No PSI-20, a discriminação salarial entre homens e mulheres é notória. Tendo em conta as remunerações pagas tanto a administradores executivos como não-executivos, desde que tenham estado em funções durante todo o ano de 2015, a remuneração média das mulheres foi, no ano passado, 28% inferior à dos homens.
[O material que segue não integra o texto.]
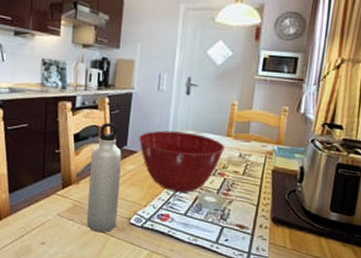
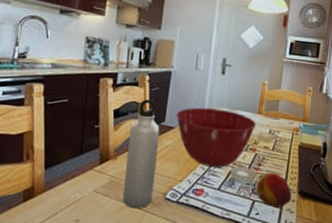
fruit: none [225,198,264,235] -> present [256,172,292,208]

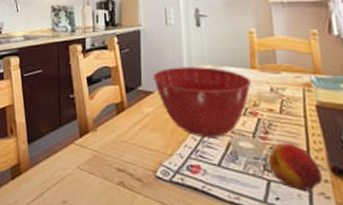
water bottle: present [122,99,160,209] -> none [106,63,142,189]

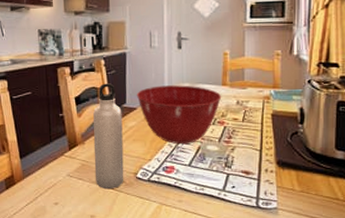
water bottle: none [106,63,142,189] -> present [93,83,124,190]
fruit: present [267,142,322,192] -> none [229,144,269,180]

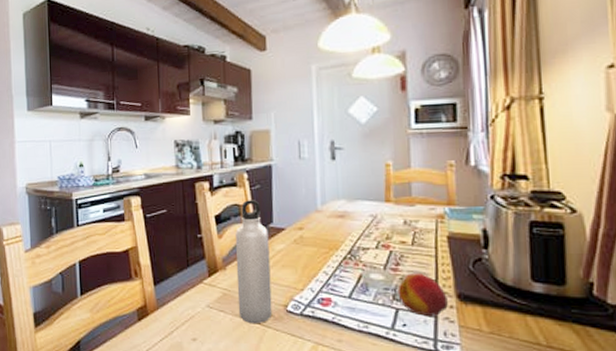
mixing bowl: present [136,85,222,144] -> none [284,201,386,271]
fruit: none [229,144,269,180] -> present [397,272,448,317]

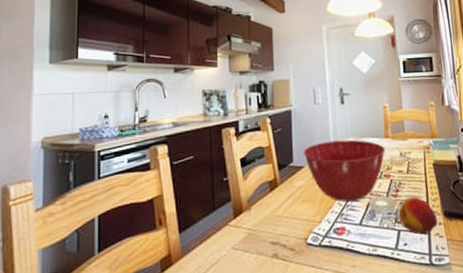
water bottle: present [236,200,273,324] -> none [260,142,294,261]
mixing bowl: none [284,201,386,271] -> present [303,139,386,202]

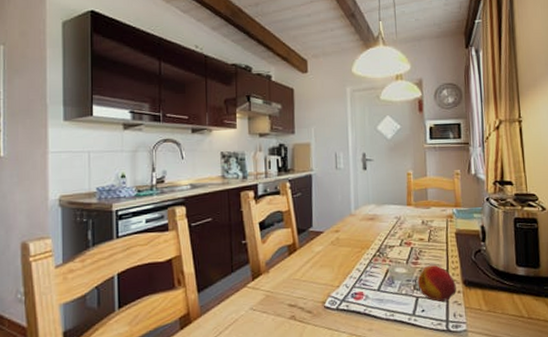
mixing bowl: present [303,139,386,202] -> none [322,206,408,268]

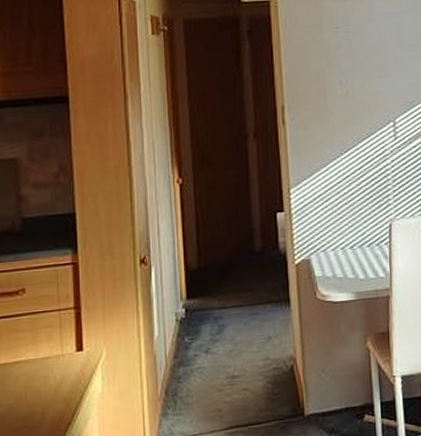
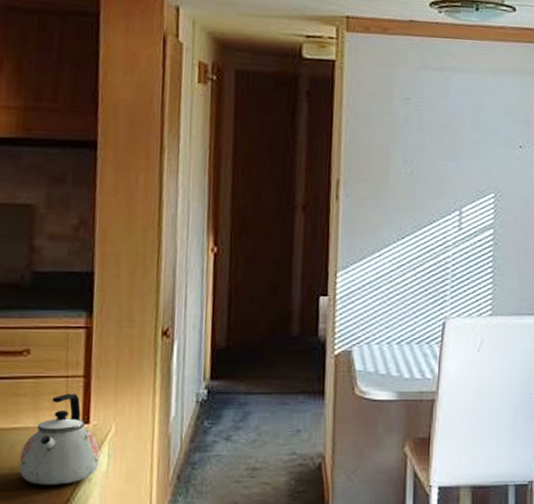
kettle: none [23,324,95,412] -> present [18,393,100,485]

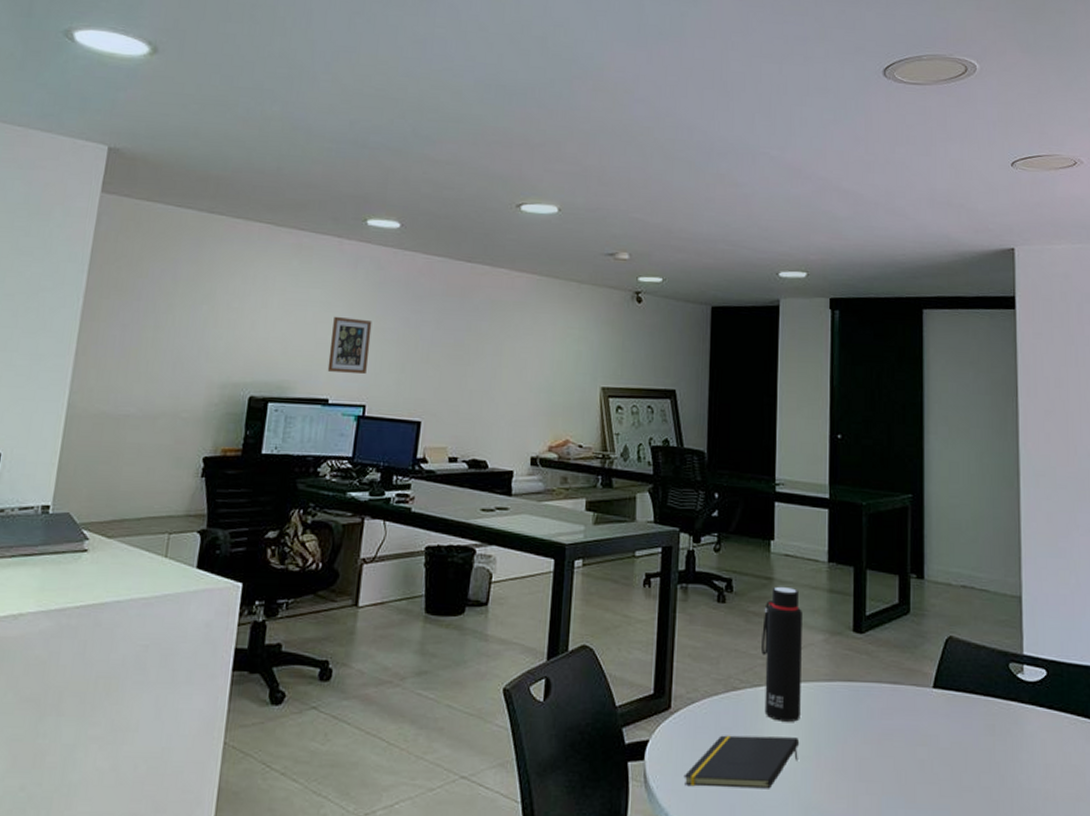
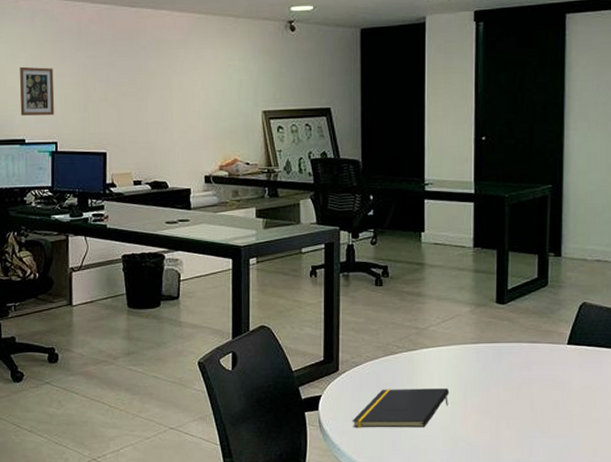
water bottle: present [761,586,802,722] -> none [415,269,451,376]

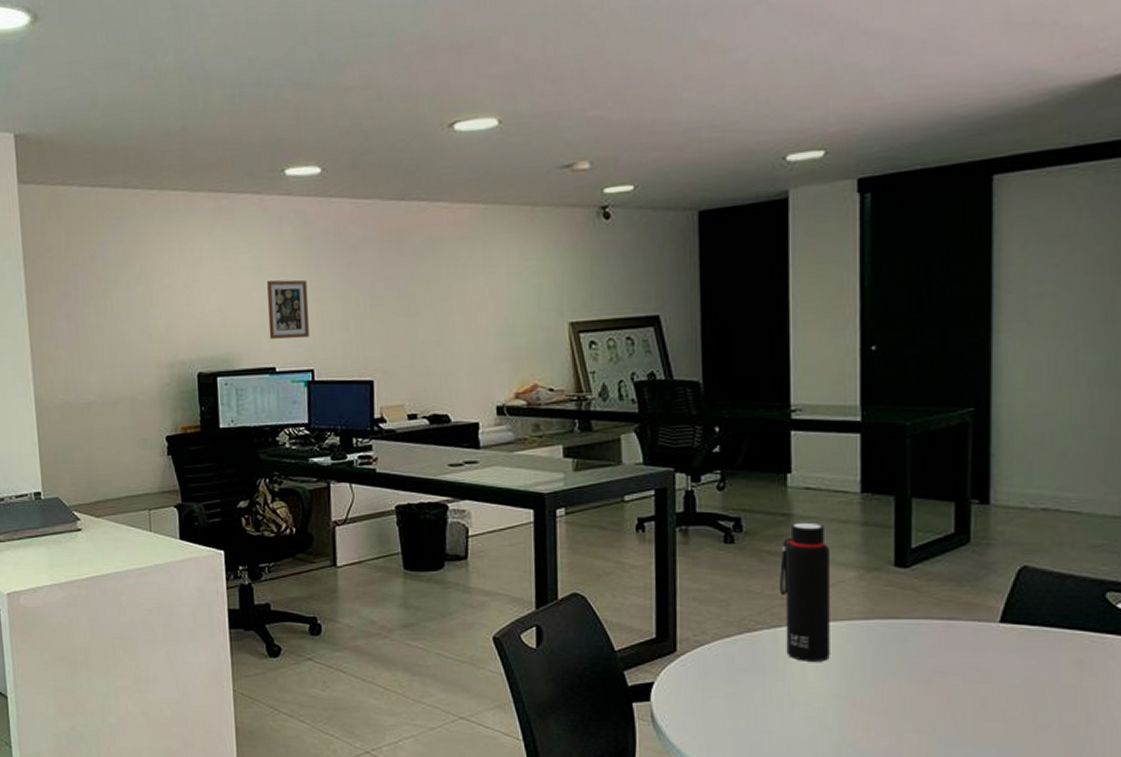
notepad: present [352,388,450,428] -> none [695,676,830,728]
water bottle: none [415,269,451,376] -> present [780,522,830,661]

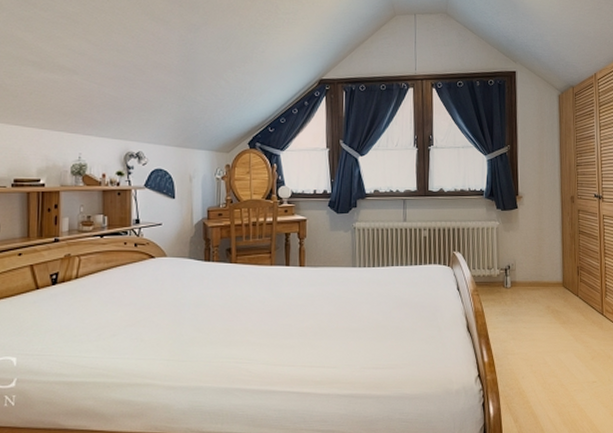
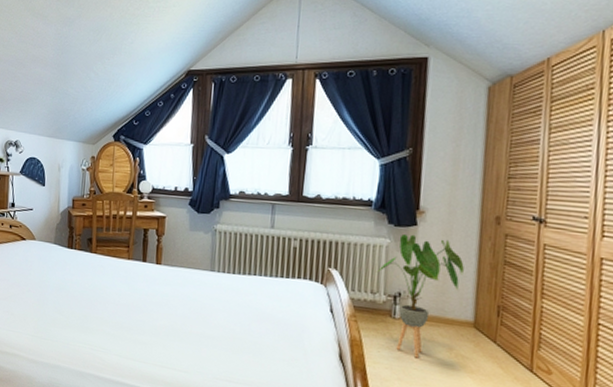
house plant: none [492,216,553,319] -> present [378,233,464,358]

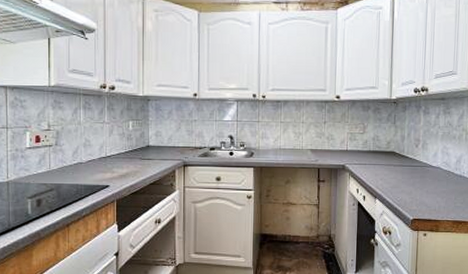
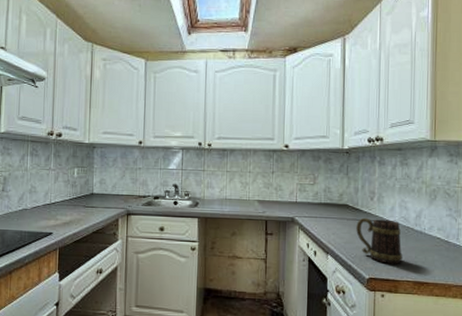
mug: none [402,163,443,206] -> present [356,217,402,264]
Conforme refere o Negócios, as administradoras das maiores cotadas da bolsa portuguesa receberam, em média, 171.318 euros, contra os 255.880 euros auferidos pelos administradores.

Se for tido em conta o valor total pago pelas empresas aos administradores, independentemente do tempo que estiveram em funções, as mulheres ganharam somente 4,43 milhões dos 62,15 milhões destinados aos administradores, o que equivale a pouco mais de 7% do total.

O aumento do rendimento auferido pelos CEO do PSI traduziu-se no agravamento do fosso salarial entre trabalhadores e gestores. Os trabalhadores precisam de trabalhar, em média, de 25 anos para ganharem o mesmo que um gestor arrecada num ano.